Did you know that in France…
- French companies can be incorporated or wound up and their articles of association can be amended without the involvement of a notary?
- a simplified joint-stock company governed by French law (société par actions simplifiée – SAS) is now the most widely used company form? The background to this is that there is greater flexibility in structuring this French company form than the French limited liability company (société à responsabilité limitée - SARL). Partnerships such as the French general partnership (société en nom collectif – SNC) do not play a significant role in French business life. French law does not provide for an equivalent to the concept of a GmbH & Co KG, which is widespread in Germany.

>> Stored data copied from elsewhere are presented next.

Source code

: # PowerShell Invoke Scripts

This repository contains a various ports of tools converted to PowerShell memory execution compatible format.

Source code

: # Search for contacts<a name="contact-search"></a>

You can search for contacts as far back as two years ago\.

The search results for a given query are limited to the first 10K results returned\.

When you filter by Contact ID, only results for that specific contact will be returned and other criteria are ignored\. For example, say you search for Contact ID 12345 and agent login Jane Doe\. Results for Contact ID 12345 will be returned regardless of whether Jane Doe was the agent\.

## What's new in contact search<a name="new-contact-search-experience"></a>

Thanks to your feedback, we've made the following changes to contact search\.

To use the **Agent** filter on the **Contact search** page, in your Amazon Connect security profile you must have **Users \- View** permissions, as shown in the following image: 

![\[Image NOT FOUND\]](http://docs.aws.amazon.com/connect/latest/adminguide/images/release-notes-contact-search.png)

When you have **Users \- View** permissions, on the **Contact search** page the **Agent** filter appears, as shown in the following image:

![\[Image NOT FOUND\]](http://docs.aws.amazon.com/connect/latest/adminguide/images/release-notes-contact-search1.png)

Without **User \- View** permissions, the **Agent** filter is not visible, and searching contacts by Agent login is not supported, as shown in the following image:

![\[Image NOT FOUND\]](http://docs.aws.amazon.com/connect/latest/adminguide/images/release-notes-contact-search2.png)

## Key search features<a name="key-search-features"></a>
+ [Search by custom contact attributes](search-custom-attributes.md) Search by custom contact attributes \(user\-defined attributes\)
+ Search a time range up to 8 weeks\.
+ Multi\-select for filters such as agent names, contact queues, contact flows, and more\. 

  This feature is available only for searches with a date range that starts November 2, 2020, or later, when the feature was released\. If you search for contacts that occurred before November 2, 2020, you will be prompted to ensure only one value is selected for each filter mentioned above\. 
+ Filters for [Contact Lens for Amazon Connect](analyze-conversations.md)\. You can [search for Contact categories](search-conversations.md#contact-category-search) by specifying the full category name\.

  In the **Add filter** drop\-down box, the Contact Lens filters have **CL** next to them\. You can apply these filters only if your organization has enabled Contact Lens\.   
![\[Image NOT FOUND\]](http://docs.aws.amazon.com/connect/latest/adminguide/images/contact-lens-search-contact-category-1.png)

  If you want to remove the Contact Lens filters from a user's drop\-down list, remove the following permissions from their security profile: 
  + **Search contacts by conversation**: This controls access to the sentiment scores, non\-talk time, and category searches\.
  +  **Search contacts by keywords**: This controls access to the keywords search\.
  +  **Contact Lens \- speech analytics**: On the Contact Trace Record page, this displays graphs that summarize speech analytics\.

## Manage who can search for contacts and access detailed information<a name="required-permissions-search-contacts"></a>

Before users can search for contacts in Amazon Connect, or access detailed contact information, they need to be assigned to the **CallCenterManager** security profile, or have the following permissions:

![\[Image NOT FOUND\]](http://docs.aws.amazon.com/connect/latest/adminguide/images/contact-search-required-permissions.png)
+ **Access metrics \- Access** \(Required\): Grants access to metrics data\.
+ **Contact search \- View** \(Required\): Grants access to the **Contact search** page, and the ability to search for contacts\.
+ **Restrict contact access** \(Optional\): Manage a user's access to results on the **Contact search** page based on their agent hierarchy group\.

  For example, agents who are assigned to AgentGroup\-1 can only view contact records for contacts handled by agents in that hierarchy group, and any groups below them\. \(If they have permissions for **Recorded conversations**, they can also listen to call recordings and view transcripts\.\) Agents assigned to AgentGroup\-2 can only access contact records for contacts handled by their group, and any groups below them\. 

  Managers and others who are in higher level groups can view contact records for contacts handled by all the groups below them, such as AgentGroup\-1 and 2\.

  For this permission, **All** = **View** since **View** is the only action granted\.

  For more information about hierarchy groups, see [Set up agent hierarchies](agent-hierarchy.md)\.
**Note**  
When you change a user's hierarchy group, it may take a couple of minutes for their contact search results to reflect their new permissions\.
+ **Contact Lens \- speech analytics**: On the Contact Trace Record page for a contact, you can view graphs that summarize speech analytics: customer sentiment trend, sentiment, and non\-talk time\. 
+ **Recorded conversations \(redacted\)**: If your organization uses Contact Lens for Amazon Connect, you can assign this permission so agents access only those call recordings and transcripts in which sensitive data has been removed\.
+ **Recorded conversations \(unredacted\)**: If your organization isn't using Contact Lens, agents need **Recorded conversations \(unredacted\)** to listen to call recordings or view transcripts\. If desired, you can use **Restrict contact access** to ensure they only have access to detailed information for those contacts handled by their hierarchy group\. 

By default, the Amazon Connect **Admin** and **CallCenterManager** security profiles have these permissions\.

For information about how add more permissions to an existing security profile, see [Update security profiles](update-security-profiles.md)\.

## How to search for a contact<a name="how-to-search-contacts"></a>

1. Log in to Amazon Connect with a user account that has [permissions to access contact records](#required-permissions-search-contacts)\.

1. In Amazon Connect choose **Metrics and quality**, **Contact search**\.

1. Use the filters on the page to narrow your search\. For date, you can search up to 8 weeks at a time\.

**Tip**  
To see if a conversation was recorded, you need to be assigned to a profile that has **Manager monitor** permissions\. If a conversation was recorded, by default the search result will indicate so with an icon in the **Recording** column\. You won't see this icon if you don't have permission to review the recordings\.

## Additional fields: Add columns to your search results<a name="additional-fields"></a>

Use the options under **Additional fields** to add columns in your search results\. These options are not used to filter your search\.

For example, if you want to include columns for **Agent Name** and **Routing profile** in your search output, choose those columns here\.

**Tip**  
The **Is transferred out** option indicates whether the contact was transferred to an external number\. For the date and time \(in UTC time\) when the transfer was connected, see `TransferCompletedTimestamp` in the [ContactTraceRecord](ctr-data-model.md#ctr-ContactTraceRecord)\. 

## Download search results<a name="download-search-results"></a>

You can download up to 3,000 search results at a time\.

- the statutory minimum capital requirement (EUR 37,000) is now only required for the classic French public stock corporation (SA)?
- the minutes of shareholder resolutions concerning the increase or reduction in the capital of a French company must be registered with the French tax authorities before the appropriate administrative formalities can be carried out with the French commercial register?
- in contrast with German law on limited liability companies, the articles of association of a French SARL cannot stipulate an obligation on the shareholders to make additional contributions?
- auditors are appointed for 6 years? If the appointment is made voluntarily, i.e. without being legally binding, the appointment may be limited to a period of 3 years?
- the managing directors of a French company may, under certain conditions, combine their directorship with an employment contract?
- the by-laws of a French company and, in particular, restrictions on the powers of its managing director (by listing transactions requiring approval) have no effect external to the company?
- under French law, the winding up, without liquidation, of a company of which a legal person is the sole shareholder, is effected by a decision to wind up the company followed by universal succession?
- there is no provision for a restrictive year between the decision to wind up a French company and the end of its liquidation?